朝日杯将棋オープン戦は持ち時間が40分ずつと短い棋戦だ。
午前10時に始まった対局は後手の西山女流三冠が中盤、ほとんど時間を使わず阿部七段との残り時間の差は一時、10分以上も開いた。
好調に攻める西山女流三冠に対し、阿部七段も必死の反撃を見せ、最終盤は2人とも一手60秒未満で指さねばならない「1分将棋」に突入。

激しい戦いを制したのは西山女流三冠。最後は的確な指し回しで敵玉を追い詰め、106手までで阿部七段の投了となった。

西山女流三冠はこの勝利により、棋士が参加する公式戦での直近の成績が「10勝以上なおかつ勝率6割5分以上」という条件を満たし(13勝7敗、勝率6割5分)、棋士編入試験の受験資格を獲得した。

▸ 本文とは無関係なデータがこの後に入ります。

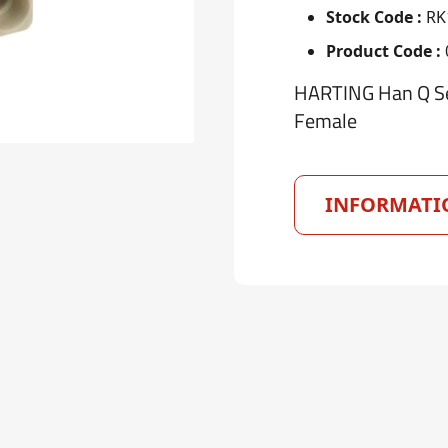
Stock Code :
RK
Product Code :
HARTING Han Q Ser
Female
INFORMATI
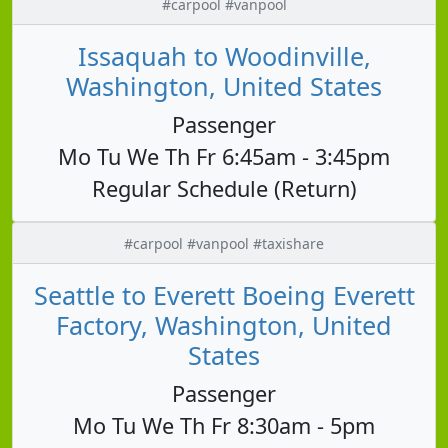
#carpool #vanpool
Issaquah to Woodinville,
Washington, United States
Passenger
Mo Tu We Th Fr 6:45am - 3:45pm
Regular Schedule (Return)
#carpool #vanpool #taxishare
Seattle to Everett Boeing Everett
Factory, Washington, United
States
Passenger
Mo Tu We Th Fr 8:30am - 5pm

将棋界では「棋士」は「女流棋士」と別制度だ。そして、これまで棋士になった女性はいない。
2022年に福間(当時は旧姓・里見)香奈女流五冠(32)が女流棋士として初めて棋士編入試験を受験した。
5人の棋士と対局し3勝すれば合格だったが、初戦から3連敗し、棋士になることはかなわなかった。
女性の編入試験受験はそれ以来のことだ。

棋士になる通常のルートは、棋士養成機関「奨励会」に入会し、年2回行われる三段リーグで上位2人に入って四段に昇段する…というものだ。
西山女流三冠もかつては奨励会に在籍して棋士を目指していた。
2018年10月からの三段リーグでは、14勝4敗で西山女流三冠を含めて3人が並んだが、前期の成績で下回っていた西山女流三冠は“3位”となり、惜しくも四段昇段を逃した。

2021年、奨励会を退会し「女流棋士」に転向。
福間女流五冠と、女流棋士の8大タイトルを分け合う「2強」時代を続けてきた。
そのライバルが2年前に跳ね返された、棋士の“厚い壁”を打ち破ることはできるのか。
まずは獲得した受験の”権利”を、実際に行使するかどうか。西山女流三冠の決断に注目だ。